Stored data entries
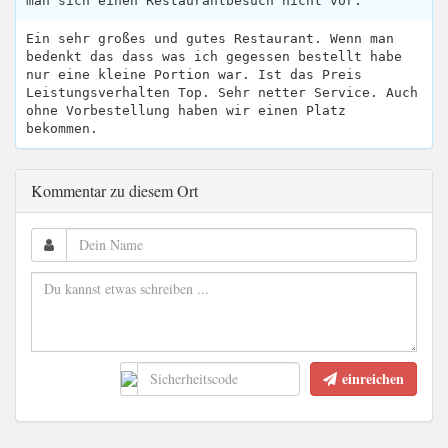
man sich einen Restaurantbesuch nicht vor.
Ein sehr großes und gutes Restaurant. Wenn man
bedenkt das dass was ich gegessen bestellt habe
nur eine kleine Portion war. Ist das Preis
Leistungsverhalten Top. Sehr netter Service. Auch
ohne Vorbestellung haben wir einen Platz
bekommen.
Kommentar zu diesem Ort
einreichen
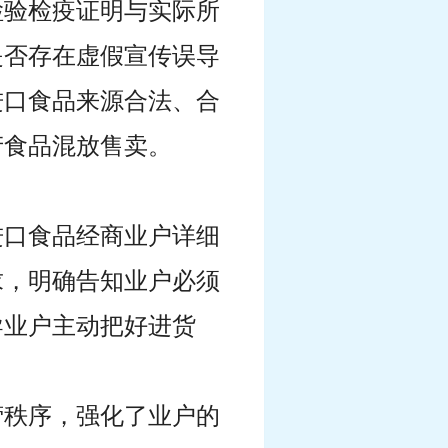
检验检疫证明与实际所
是否存在虚假宣传误导
进口食品来源合法、合
产食品混放售卖。
进口食品经商业户详细
求，明确告知业户必须
导业户主动把好进货
营秩序，强化了业户的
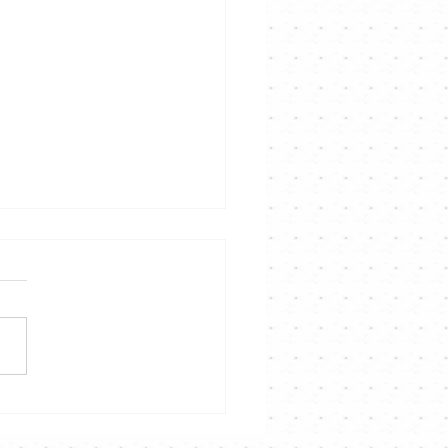
熹 《好想約你》｜
nnel音樂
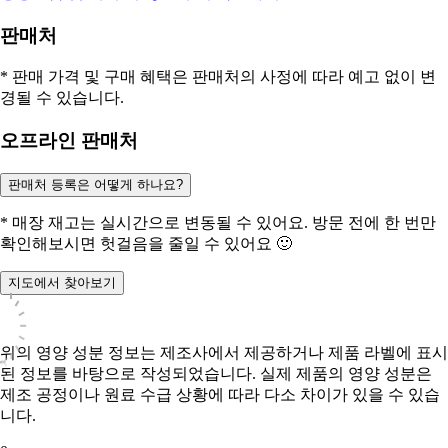
판매처
* 판매 가격 및 구매 혜택은 판매처의 사정에 따라 예고 없이 변
경될 수 있습니다.
오프라인 판매처
판매처 등록은 어떻게 하나요?
* 매장 재고는 실시간으로 변동될 수 있어요. 방문 전에 한 번만
확인해보시면 헛걸음을 줄일 수 있어요 🙂
지도에서 찾아보기
위의 영양 성분 정보는 제조사에서 제공하거나 제품 라벨에 표시
된 정보를 바탕으로 작성되었습니다. 실제 제품의 영양 성분은
제조 공정이나 원료 수급 상황에 따라 다소 차이가 있을 수 있습
니다.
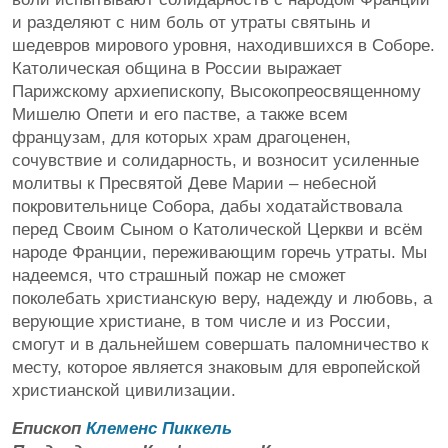
и разделяют с ним боль от утраты святынь и
шедевров мирового уровня, находившихся в Соборе.
Католическая община в России выражает
Парижскому архиепископу, Высокопреосвященному
Мишелю Опети и его пастве, а также всем
французам, для которых храм драгоценен,
сочувствие и солидарность, и возносит усиленные
молитвы к Пресвятой Деве Марии – небесной
покровительнице Собора, дабы ходатайствовала
перед Своим Сыном о Католической Церкви и всём
народе Франции, переживающим горечь утраты. Мы
надеемся, что страшный пожар не сможет
поколебать христианскую веру, надежду и любовь, а
верующие христиане, в том числе и из России,
смогут и в дальнейшем совершать паломничество к
месту, которое является знаковым для европейской
христианской цивилизации.
Епископ
Клеменс Пиккель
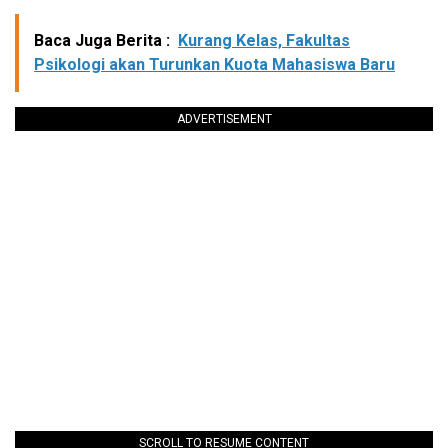
Baca Juga Berita :
Kurang Kelas, Fakultas
Psikologi akan Turunkan Kuota Mahasiswa Baru
ADVERTISEMENT
SCROLL TO RESUME CONTENT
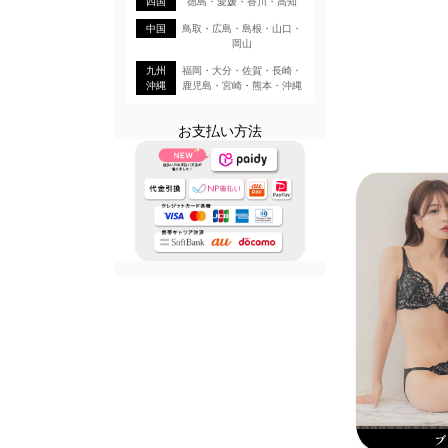
四国
徳島・愛媛・香川・高知
中国
鳥取・広島・島根・山口・
岡山
九州
福岡・大分・佐賀・長崎・
沖縄
鹿児島・宮崎・熊本・沖縄
お支払い方法
ブ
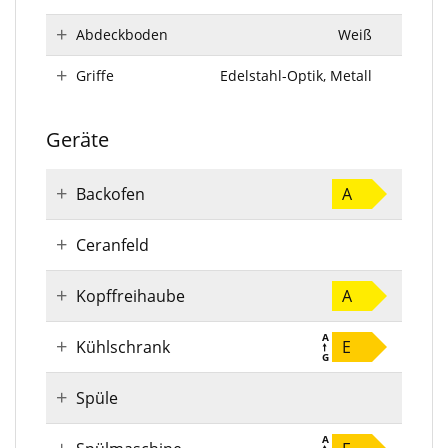
Abdeckboden
Weiß
Griffe
Edelstahl-Optik, Metall
Geräte
Backofen
A
Ceranfeld
Kopffreihaube
A
Kühlschrank
E
Spüle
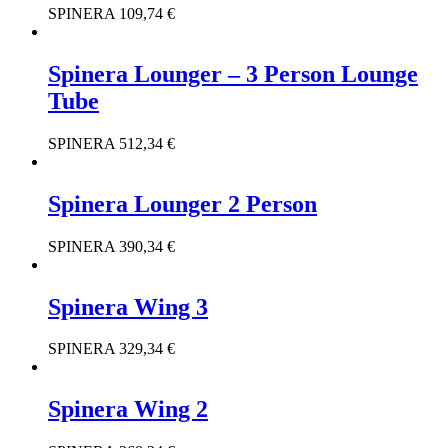
SPINERA
109,74
€
Spinera Lounger – 3 Person Lounge
Tube
SPINERA
512,34
€
Spinera Lounger 2 Person
SPINERA
390,34
€
Spinera Wing 3
SPINERA
329,34
€
Spinera Wing 2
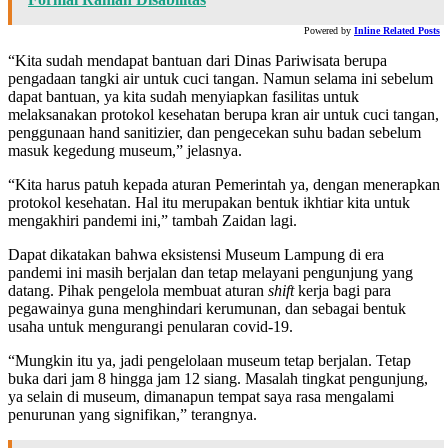
Powered by
Inline Related Posts
“Kita sudah mendapat bantuan dari Dinas Pariwisata berupa
pengadaan tangki air untuk cuci tangan. Namun selama ini sebelum
dapat bantuan, ya kita sudah menyiapkan fasilitas untuk
melaksanakan protokol kesehatan berupa kran air untuk cuci tangan,
penggunaan hand sanitizier, dan pengecekan suhu badan sebelum
masuk kegedung museum,” jelasnya.
“Kita harus patuh kepada aturan Pemerintah ya, dengan menerapkan
protokol kesehatan. Hal itu merupakan bentuk ikhtiar kita untuk
mengakhiri pandemi ini,” tambah Zaidan lagi.
Dapat dikatakan bahwa eksistensi Museum Lampung di era
pandemi ini masih berjalan dan tetap melayani pengunjung yang
datang. Pihak pengelola membuat aturan
shift
kerja bagi para
pegawainya guna menghindari kerumunan, dan sebagai bentuk
usaha untuk mengurangi penularan covid-19.
“Mungkin itu ya, jadi pengelolaan museum tetap berjalan. Tetap
buka dari jam 8 hingga jam 12 siang. Masalah tingkat pengunjung,
ya selain di museum, dimanapun tempat saya rasa mengalami
penurunan yang signifikan,” terangnya.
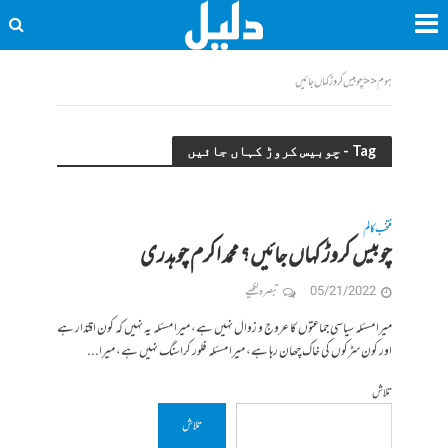
ہوم
<<
چوبیس کروڑ کہاں جائیں
Tag - چوبیس کروڑ کہاں جائیں
منتخب کالم
چوبیس کروڑ کہاں جائیں؟ محمد اکرم چوہدری
05/21/2022
تبصرہ لکھیے
میرا مسئلہ سیاسی جماعتوں کا عروج و زوال نہیں ہے، میرا مسئلہ یہ نہیں کہ کون اقتدار ہے
اور کون سڑکوں کی خاک چھان رہا ہے، میرا مسئلہ فلور کراسنگ نہیں ہے، میرا...
تلاش
تلاش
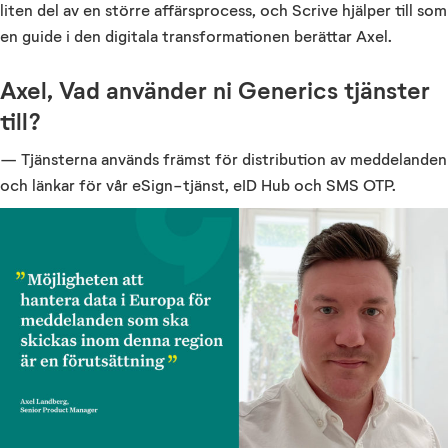
liten del av en större affärsprocess, och Scrive hjälper till som
en guide i den digitala transformationen berättar Axel.
Axel, Vad använder ni Generics tjänster
till?
— Tjänsterna används främst för distribution av meddelanden
och länkar för vår eSign-tjänst, eID Hub och SMS OTP.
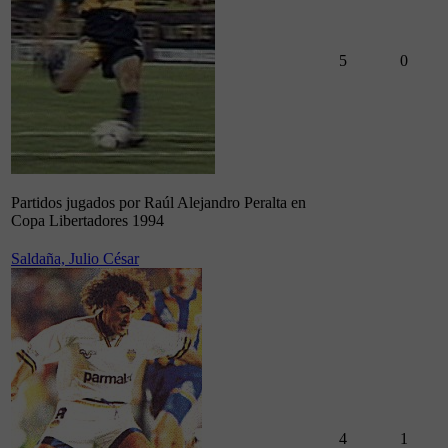
5
0
Partidos jugados por Raúl Alejandro Peralta en
Copa Libertadores 1994
Saldaña, Julio César
4
1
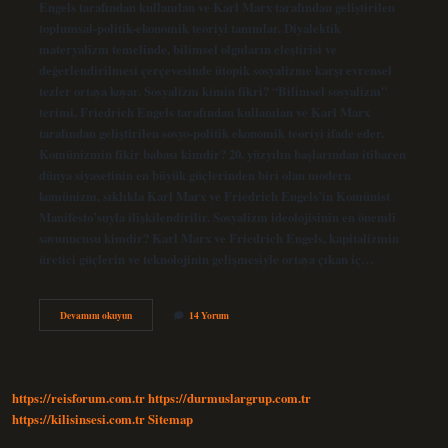
Engels tarafından kullanılan ve Karl Marx tarafından geliştirilen
toplumsal-politik-ekonomik teoriyi tanımlar. Diyalektik
materyalizm temelinde, bilimsel olguların eleştirisi ve
değerlendirilmesi çerçevesinde ütopik sosyalizme karşı evrensel
tezler ortaya koyar. Sosyalizm kimin fikri? “Bilimsel sosyalizm”
terimi, Friedrich Engels tarafından kullanılan ve Karl Marx
tarafından geliştirilen sosyo-politik ekonomik teoriyi ifade eder.
Komünizmin fikir babası kimdir? 20. yüzyılın başlarından itibaren
dünya siyasetinin en büyük güçlerinden biri olan modern
komünizm, sıklıkla Karl Marx ve Friedrich Engels’in Komünist
Manifesto’suyla ilişkilendirilir. Sosyalizm ideolojisinin en önemli
savunucusu kimdir? Karl Marx ve Friedrich Engels, kapitalizmin
üretici güçlerin ve teknolojinin gelişmesiyle ortaya çıkan iç…
Sosyalizmin
Devamını okuyun
14 Yorum
Fikir
Babası
Kimdir
https://reisforum.com.tr
https://durmuslargrup.com.tr
https://kilisinsesi.com.tr
Sitemap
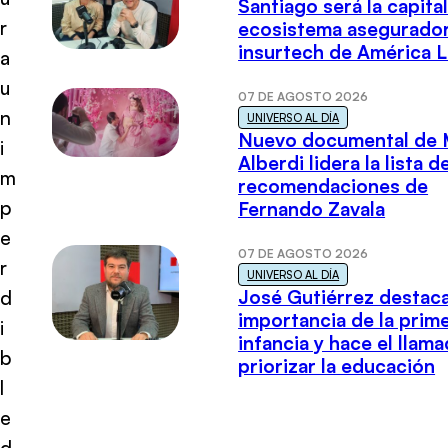
Santiago será la capital
r
ecosistema asegurador
insurtech de América L
a
u
07 DE AGOSTO 2026
n
UNIVERSO AL DÍA
Nuevo documental de 
i
Alberdi lidera la lista d
m
recomendaciones de
p
Fernando Zavala
e
07 DE AGOSTO 2026
r
UNIVERSO AL DÍA
José Gutiérrez destaca
d
importancia de la prim
i
infancia y hace el llam
b
priorizar la educación
l
e
d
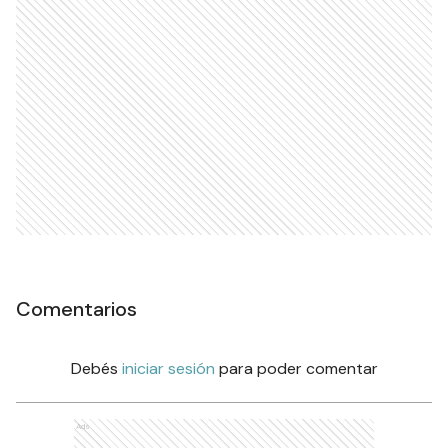
Comentarios
Debés
iniciar sesión
para poder comentar
Ads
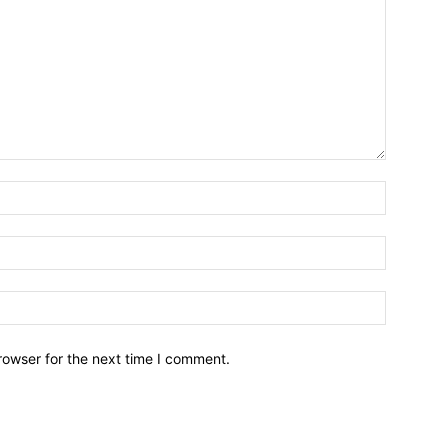
Name:*
Email:*
Website:
rowser for the next time I comment.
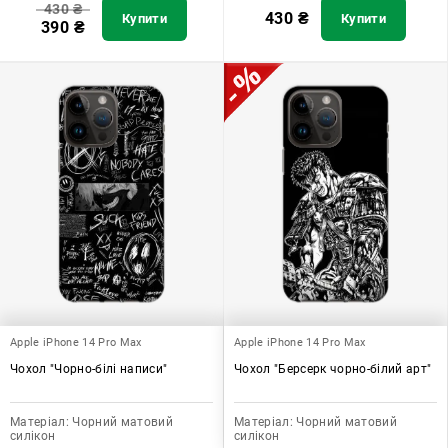
430
₴
430
₴
Купити
Купити
390
₴
Apple iPhone 14 Pro Max
Apple iPhone 14 Pro Max
Чохол "Чорно-білі написи"
Чохол "Берсерк чорно-білий арт"
Матеріал:
Чорний матовий
Матеріал:
Чорний матовий
силікон
силікон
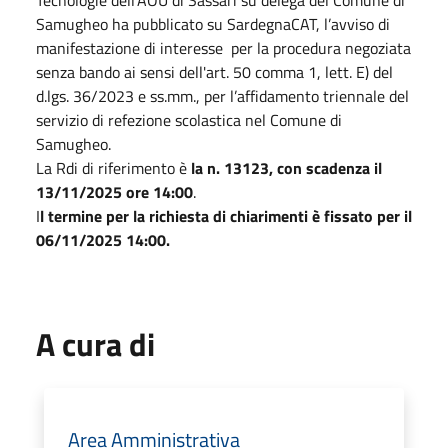
Samugheo ha pubblicato su SardegnaCAT, l’avviso di
manifestazione di interesse per la procedura negoziata
senza bando ai sensi dell'art. 50 comma 1, lett. E) del
d.lgs. 36/2023 e ss.mm., per l’affidamento triennale del
servizio di refezione scolastica nel Comune di
Samugheo.
La Rdi di riferimento è
la n. 13123, con scadenza il
13/11/2025 ore 14:00
.
I
l termine per la richiesta di chiarimenti è fissato per il
06/11/2025 14:00.
A cura di
Area Amministrativa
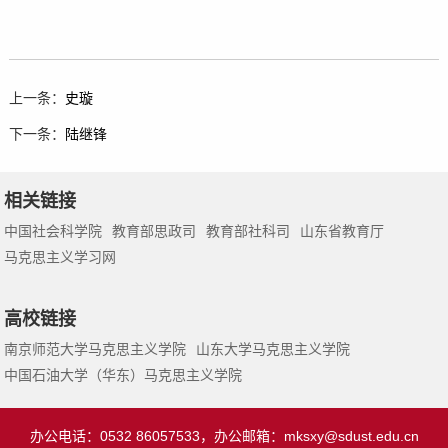
上一条：
史璇
下一条：
陆继锋
相关链接
中国社会科学院
教育部思政司
教育部社科司
山东省教育厅
马克思主义学习网
高校链接
南京师范大学马克思主义学院
山东大学马克思主义学院
中国石油大学（华东）马克思主义学院
办公电话：0532 86057533，办公邮箱：
mksxy@sdust.edu.cn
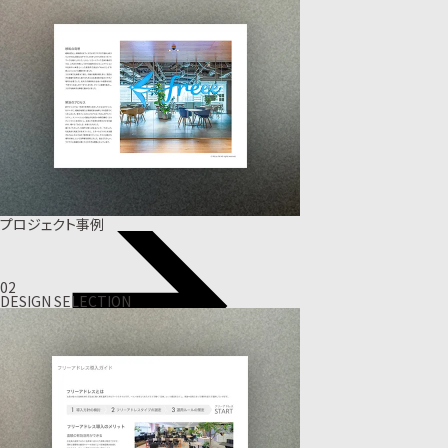
プロジェクト事例
02
DESIGN SELECTION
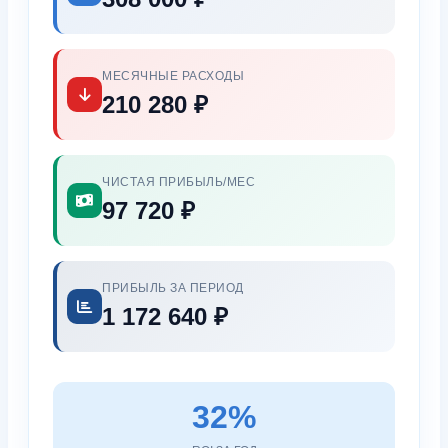
МЕСЯЧНЫЕ РАСХОДЫ
210 280 ₽
ЧИСТАЯ ПРИБЫЛЬ/МЕС
97 720 ₽
ПРИБЫЛЬ ЗА ПЕРИОД
1 172 640 ₽
32%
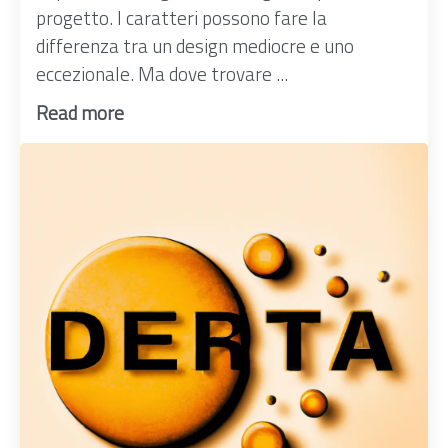
progetto. I caratteri possono fare la
differenza tra un design mediocre e uno
eccezionale. Ma dove trovare ...
Read more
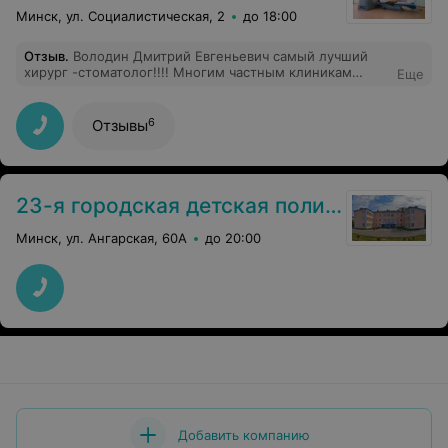
Минск, ул. Социалистическая, 2
до 18:00
Отзыв
.
Володин Дмитрий Евгеньевич самый лучший
хирург -стоматолог!!!! Многим частным клиникам
Еще
стоит поучиться обслуживанию у сан части МАЗ.
6
Отзывы
23-я городская детская поликлиника
Минск, ул. Ангарская, 60А
до 20:00
Добавить компанию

(What to do)
From the records above, extract the lines from the one holding "Copa Libertadores 1994" through the one holding "mksxy@sdust.edu.cn", word for word; omit the pictures.

(Solution to the exercise)
Copa Libertadores 1994
Saldaña, Julio César
4
1
Engels tarafından kullanılan ve Karl Marx tarafından geliştirilen
toplumsal-politik-ekonomik teoriyi tanımlar. Diyalektik
materyalizm temelinde, bilimsel olguların eleştirisi ve
değerlendirilmesi çerçevesinde ütopik sosyalizme karşı evrensel
tezler ortaya koyar. Sosyalizm kimin fikri? “Bilimsel sosyalizm”
terimi, Friedrich Engels tarafından kullanılan ve Karl Marx
tarafından geliştirilen sosyo-politik ekonomik teoriyi ifade eder.
Komünizmin fikir babası kimdir? 20. yüzyılın başlarından itibaren
dünya siyasetinin en büyük güçlerinden biri olan modern
komünizm, sıklıkla Karl Marx ve Friedrich Engels’in Komünist
Manifesto’suyla ilişkilendirilir. Sosyalizm ideolojisinin en önemli
savunucusu kimdir? Karl Marx ve Friedrich Engels, kapitalizmin
üretici güçlerin ve teknolojinin gelişmesiyle ortaya çıkan iç…
Sosyalizmin
Devamını okuyun
14 Yorum
Fikir
Babası
Kimdir
https://reisforum.com.tr
https://durmuslargrup.com.tr
https://kilisinsesi.com.tr
Sitemap
Santiago será la capital
r
ecosistema asegurador
insurtech de América L
a
u
07 DE AGOSTO 2026
n
UNIVERSO AL DÍA
Nuevo documental de 
i
Alberdi lidera la lista d
m
recomendaciones de
p
Fernando Zavala
e
07 DE AGOSTO 2026
r
UNIVERSO AL DÍA
José Gutiérrez destaca
d
importancia de la prim
i
infancia y hace el llam
b
priorizar la educación
l
e
d
Comentarios
Debés
iniciar sesión
para poder comentar
Ads
Name:*
Email:*
Website:
rowser for the next time I comment.
430
₴
430
₴
Купити
Купити
390
₴
Apple iPhone 14 Pro Max
Apple iPhone 14 Pro Max
Чохол "Чорно-білі написи"
Чохол "Берсерк чорно-білий арт"
Матеріал:
Чорний матовий
Матеріал:
Чорний матовий
силікон
силікон
Samugheo ha pubblicato su SardegnaCAT, l’avviso di
manifestazione di interesse per la procedura negoziata
senza bando ai sensi dell'art. 50 comma 1, lett. E) del
d.lgs. 36/2023 e ss.mm., per l’affidamento triennale del
servizio di refezione scolastica nel Comune di
Samugheo.
La Rdi di riferimento è
la n. 13123, con scadenza il
13/11/2025 ore 14:00
.
I
l termine per la richiesta di chiarimenti è fissato per il
06/11/2025 14:00.
A cura di
Area Amministrativa
上一条：
史璇
下一条：
陆继锋
相关链接
中国社会科学院
教育部思政司
教育部社科司
山东省教育厅
马克思主义学习网
高校链接
南京师范大学马克思主义学院
山东大学马克思主义学院
中国石油大学（华东）马克思主义学院
办公电话：0532 86057533，办公邮箱：
mksxy@sdust.edu.cn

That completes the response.